Guyana will soon begin national consultations on decriminalizing homosexuality, as a follow-up to discussions at the Commonwealth Heads of Government Meeting (CHOGM), in Perth, Australia last October.
“We are going to have those consultations. Due to the busy nature of everyone during the elections period, none was done but they will begin. I will consult with Gail Teixeira, Presidential Advisor on Governance, to set a plan and soon after they will begin, soon,” Minister of Foreign Affairs Carolyn Rodrigues-Birkette told Stabroek News after a news conference yesterday at the ministry, where she highlighted some of the major achievements of 2011 and outlined plans for this year.
The recommendation to repeal anti-gay laws was made by a Commonwealth advisory group and is intended to address HIV-infection rates in Commonwealth countries, which are double the figures in non-Commonwealth countries. Guyana and other former British colonies in the Caribbean still criminalise gay sex, although Britain has repealed its laws.
Asked if government was afraid to begin consultations for fear of a backlash from the religious community and if she felt the previous administration had failed the Lesbian, Gay, Bi-sexual, and Transgender (LGBT) community by not fulfilling a prior commitment to do so, Rodrigues-Birkette replied, “I do not know… I cannot say.”
In September 2009, the government committed at the Universal Periodic Review at the United Nations, in Geneva, to hold consultations within two years on current laws which discriminate on the grounds of sexual orientation and gender identity. Teixeira had noted the “extreme pressure” the religious community placed on government during a past attempt to introduce a gay rights bill.

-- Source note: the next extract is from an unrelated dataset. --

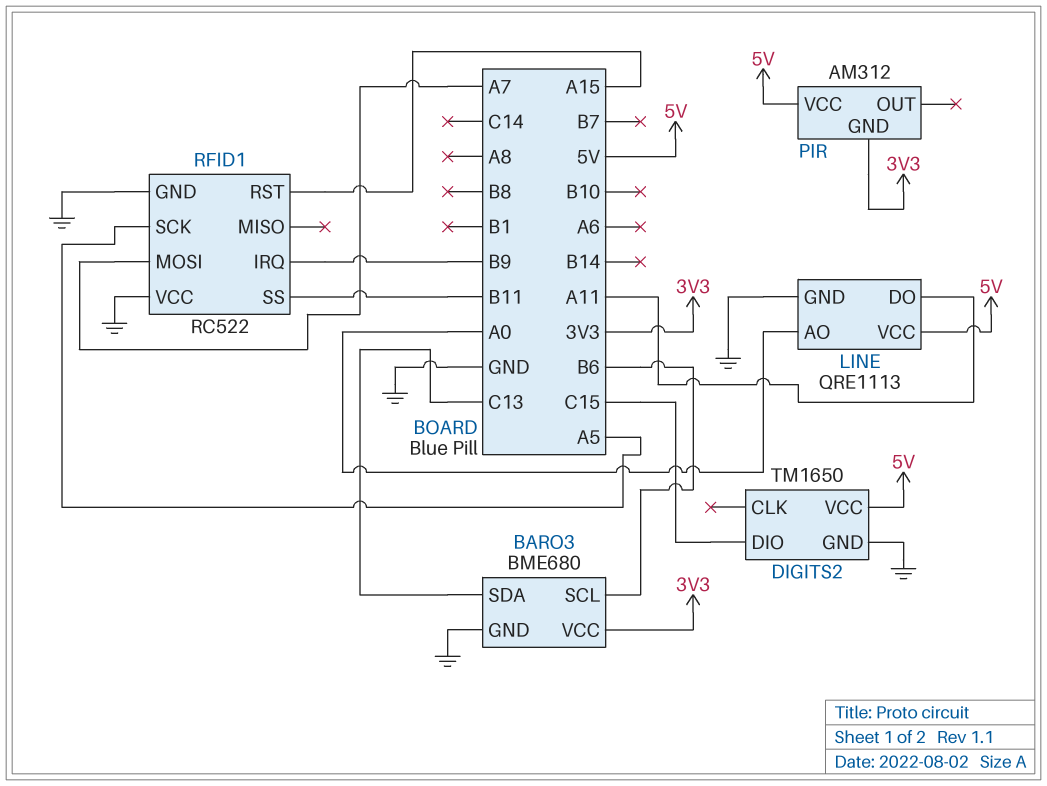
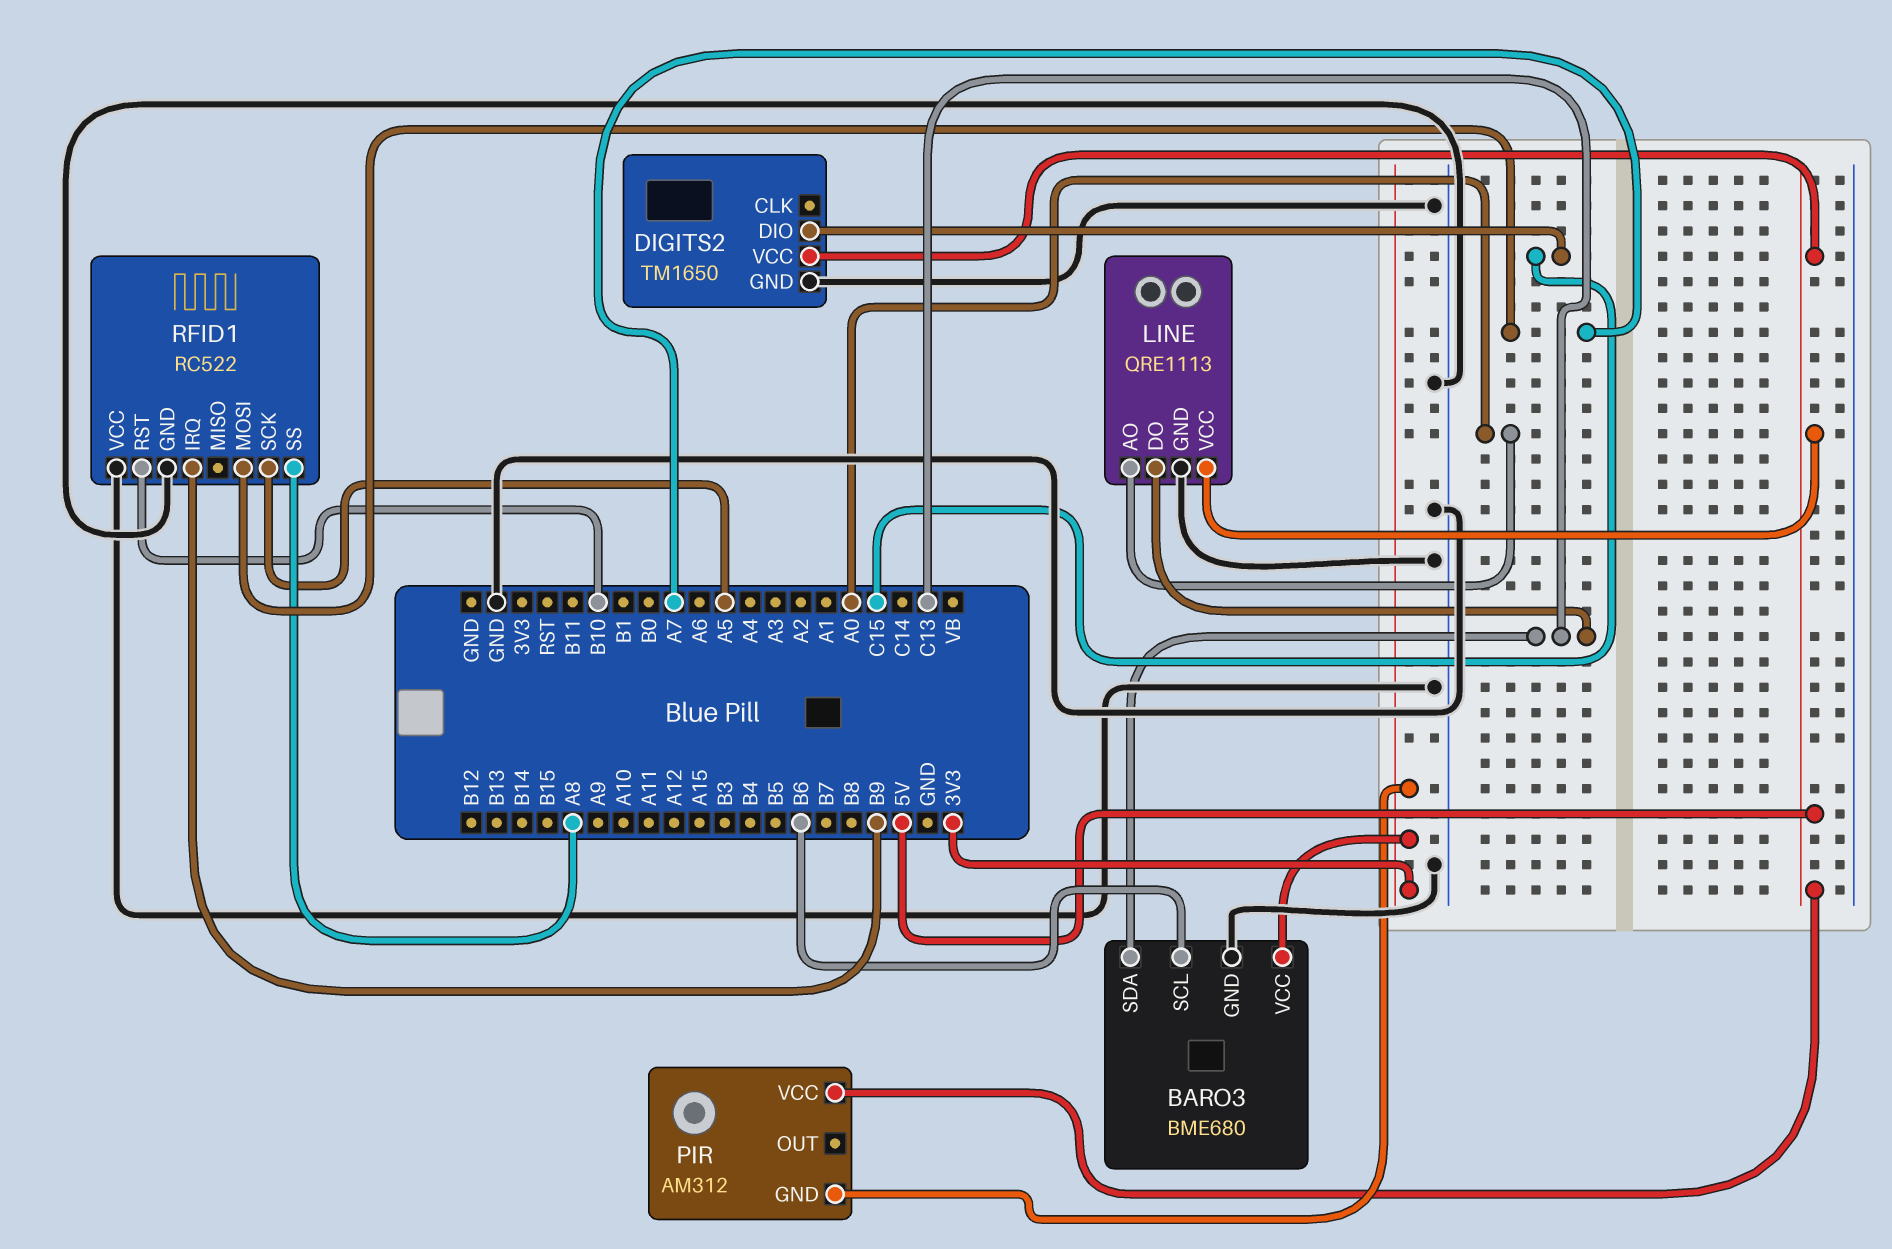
LINE pin DO: A11 -> C13
RFID1 pin RST: A15 -> B10
RFID1 pin SS: B11 -> A8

In May last year, the then British High Commissioner to Guyana Simon Bond urged the government to act on promised consultations. “Sometimes that means governments need to lead their people, not simply to follow public opinion,” he said in an address on the occasion of the International Day Against Homophobia and Transphobia. Bond emphasised that human rights are universal and cannot be subject to different interpretations of morality, while noting that homosexuality remains illegal in around 80 countries, and is punishable by death in some states.
He acknowledged the legacy of British colonial laws prohibiting homosexual acts, which have not been changed in many countries, including 43 Commonwealth countries still criminalise homosexual behaviour. “…We clearly have some historical responsibility for the legislation that countries like Guyana inherited at independence,” he conceded.